What’s new in Cassandra 1.1: Flexible data file placement
Apache Cassandra is designed from the ground up to work well on spinning disks, but it can also leverage the high IOPS of SSDs. (Don’t miss the video and slides about using Cassandra with SSDs from our solutions architect.)
Suppose you have a column family whose data is written once and read infrequently (named “Logs”), and one whose data is accessed frequently (named “UserData”) under the same keyspace named “App”. You may want to use an SSD for the frequently accessed column family in order to boost IO performance. At first, it looks like you can achieve this by mounting the SSD to an appropriate data directory, but then you realize that Cassandra stores all column family data files under a single directory for their keyspace, like below:
/var/lib/cassandra/data/App/Logs-hc-1-Data.db /var/lib/cassandra/data/App/Logs-hc-1-Index.db ... /var/lib/cassandra/data/App/UserData-hc-1-Data.db /var/lib/cassandra/data/App/UsreData-hc-1-Index.db ...
Until now, you can only use a separate disk per keyspace, not per column family.
More control over data files
In version 1.1, CASSANDRA-2749 changes the way Cassandra stores data files by using separate column family directories within each keyspace directory. In 1.1, the above data files will instead be stored like this:
/var/lib/cassandra/data/App/Logs/App-Logs-hc-1-Data.db /var/lib/cassandra/data/App/Logs/App-Logs-hc-1-Index.db ... /var/lib/cassandra/data/App/UserData/App-UserData-hc-1-Data.db /var/lib/cassandra/data/App/UserData/App-UserData-hc-1-Index.db ...
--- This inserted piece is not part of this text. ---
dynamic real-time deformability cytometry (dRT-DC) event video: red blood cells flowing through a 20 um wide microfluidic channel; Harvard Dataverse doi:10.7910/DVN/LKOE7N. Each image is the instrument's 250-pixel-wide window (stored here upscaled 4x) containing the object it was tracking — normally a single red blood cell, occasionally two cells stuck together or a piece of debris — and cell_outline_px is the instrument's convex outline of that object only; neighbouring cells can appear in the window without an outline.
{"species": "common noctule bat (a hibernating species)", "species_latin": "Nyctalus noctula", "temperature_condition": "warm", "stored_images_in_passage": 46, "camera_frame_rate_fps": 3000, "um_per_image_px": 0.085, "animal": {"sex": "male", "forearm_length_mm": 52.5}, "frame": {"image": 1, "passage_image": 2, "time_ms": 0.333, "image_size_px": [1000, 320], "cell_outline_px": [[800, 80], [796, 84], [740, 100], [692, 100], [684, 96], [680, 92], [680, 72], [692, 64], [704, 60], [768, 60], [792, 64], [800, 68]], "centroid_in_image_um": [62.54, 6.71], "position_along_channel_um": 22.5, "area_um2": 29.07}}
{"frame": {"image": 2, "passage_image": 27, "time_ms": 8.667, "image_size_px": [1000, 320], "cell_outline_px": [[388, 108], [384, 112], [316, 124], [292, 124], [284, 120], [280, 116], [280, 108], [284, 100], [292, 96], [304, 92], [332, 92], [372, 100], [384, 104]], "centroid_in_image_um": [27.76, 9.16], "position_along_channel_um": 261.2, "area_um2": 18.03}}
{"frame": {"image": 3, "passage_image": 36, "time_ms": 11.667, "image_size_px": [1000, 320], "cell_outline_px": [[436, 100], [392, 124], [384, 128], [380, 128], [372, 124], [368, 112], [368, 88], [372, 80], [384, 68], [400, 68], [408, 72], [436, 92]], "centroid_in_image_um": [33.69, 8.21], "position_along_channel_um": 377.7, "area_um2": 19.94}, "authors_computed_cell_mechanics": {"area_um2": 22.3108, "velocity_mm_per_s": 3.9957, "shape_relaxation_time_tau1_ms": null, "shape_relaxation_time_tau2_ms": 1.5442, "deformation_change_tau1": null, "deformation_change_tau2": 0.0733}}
This allows you to mount an SSD on a particular directory (in this case UserData) to boost the performance for a particular column family. You may notice that the file name format has also been changed to include the keyspace name at the beginning. This makes it easy to distinguish which keyspace and column family the file belongs when streaming or bulk loading.
What about upgrading?
Do you need to manually move all pre-1.1 data files to the new directory structure before upgrading to 1.1? No. Immediately after Cassandra 1.1 starts, it checks to see whether it has old directory structure and migrates all data files (including backups and snapshots) to the new directory structure if needed. So, just upgrade as you always do (don’t forget to read NEWS.txt first), and you will get more control over data files for free.
Starting with Cassandra 1.1, data files are stored inside their own column family directory, which enables you to control what column family goes to which disk. Upgrading to the new directory structure is done automatically, so no extra upgrade steps are required. The beta2 version of 1.1 is available for download, so feel free to try it out! Feedback is always appreciated.